In the Economy Survey tabled today in the Parliament, the government said that it expects a pick-up in economic activity in the second half of the fiscal on the back of improved foreign direct investment (FDI) flows, build-up of demand pressure, positive outlook for rural consumption, rebound of industrial activity, steady improvement in manufacturing, growth in merchandize exports, higher build-up of foreign exchange reserves and positive growth rate of goods and services tax (GST) revenue collection.
READ HIGHLIGHTS HERE The government is expected to raise spending on infrastructure and cut some personal tax in its 2020/2021 budget, to spur consumer demand and investment, government sources and economists told news agency Reuters.
The benchmark S&P BSE Sensex ended the day near day's low, at 40,723.49 level, down 190.33 points or 0.47 per cent. State Bank of India, IndusInd Bank, and Bharti Airtel were the top gainers at close today, up between 1.6 and 2.3 per cent. Meanwhile, ONGC, PowerGrid, and TCS were the top laggards. In the intra-day trade, Sensex hit a low of 40,701.96 level.

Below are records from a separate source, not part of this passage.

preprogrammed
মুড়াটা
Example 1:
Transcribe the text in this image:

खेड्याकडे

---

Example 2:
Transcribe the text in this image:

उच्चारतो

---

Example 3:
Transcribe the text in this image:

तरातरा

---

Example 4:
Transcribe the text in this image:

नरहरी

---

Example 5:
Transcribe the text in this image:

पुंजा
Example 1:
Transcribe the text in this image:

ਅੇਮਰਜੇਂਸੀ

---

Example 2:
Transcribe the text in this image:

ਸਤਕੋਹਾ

On the NSE, the Nifty50 breached below the crucial 12,000-mark and settled at 11,961.65 level, down 74.15 points or 0.62 per cent.

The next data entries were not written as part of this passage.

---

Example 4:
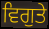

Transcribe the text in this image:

ਵਿਗੁਤੇ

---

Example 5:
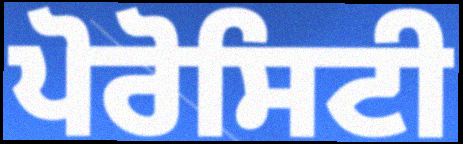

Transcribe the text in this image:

ਪੋਰੋਸਿਟੀ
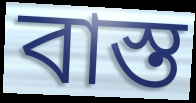
বাস্ত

On the sectoral front, Nifty Metal index settled as the worst hit index, down over 2 per cent, after the World Health Organsiation (WHO) declared the Wuhan-originated coronavirus as global emergency. On the other hand, Nifty Realty index closed 1.3 per cent higher on the NSE after the Economic Survey 2020 pitched for real estate developers to lower property prices to clear inventory.

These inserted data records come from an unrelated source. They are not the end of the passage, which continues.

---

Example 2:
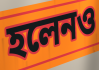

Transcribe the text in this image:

হলেনও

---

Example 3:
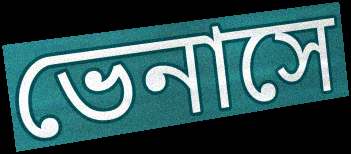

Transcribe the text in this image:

ভেনাসে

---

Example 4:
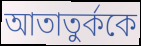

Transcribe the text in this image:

আতাতুর্ককে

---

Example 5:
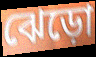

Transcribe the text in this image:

ঝেড়ো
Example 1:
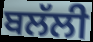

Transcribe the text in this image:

ਬਲੱਲੀ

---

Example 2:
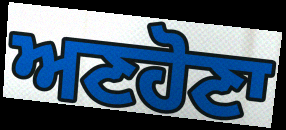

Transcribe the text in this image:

ਅਣਹੋਣਾ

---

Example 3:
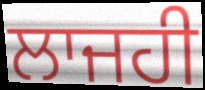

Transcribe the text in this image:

ਲਾਜਹੀ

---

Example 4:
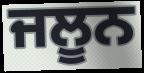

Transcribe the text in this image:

ਜਲੂਨ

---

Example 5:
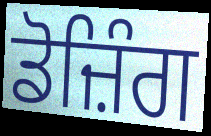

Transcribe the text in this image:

ਡੋਜ਼ਿੰਗ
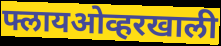
फ्लायओव्हरखाली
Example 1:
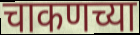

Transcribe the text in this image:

चाकणच्या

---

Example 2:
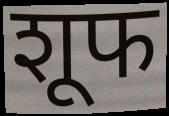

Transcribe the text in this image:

शूफ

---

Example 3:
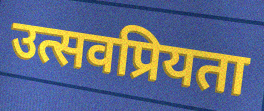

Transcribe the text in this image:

उत्सवप्रियता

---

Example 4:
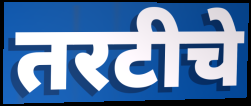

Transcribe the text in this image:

तरटीचे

In the broader markets, the S&P BSE mid-cap index closed at 15,463.46 level, down 0.6 per cent, while the S&P BSE small-cap index was at 14,671.53, down 0.22 per cent.
GLOBAL MARKETS
World share markets fought to regain their footing on Friday as investors clutched at hopes that China could contain the coronavirus, even as headlines spoke of more cases and deaths, travel bans, evacuations and factory shutdowns.
Europe opened 0.3 per cent higher following a bounce in Tokyo.
MSCI’s broadest index of of world shares got back to flat. Asia-Pacific shares outside Japan extended their fall, however, dropping 0.4 per cent, and appeared set for their worst weekly loss in a year, of 4.6 per cent.
Japan's Nikkei bounced 1 per cent, but was off 2.6 per cent for the week. Hong Kong's Hang Seng drifted 0.3 per cent lower and has shed 9 per cent in two weeks.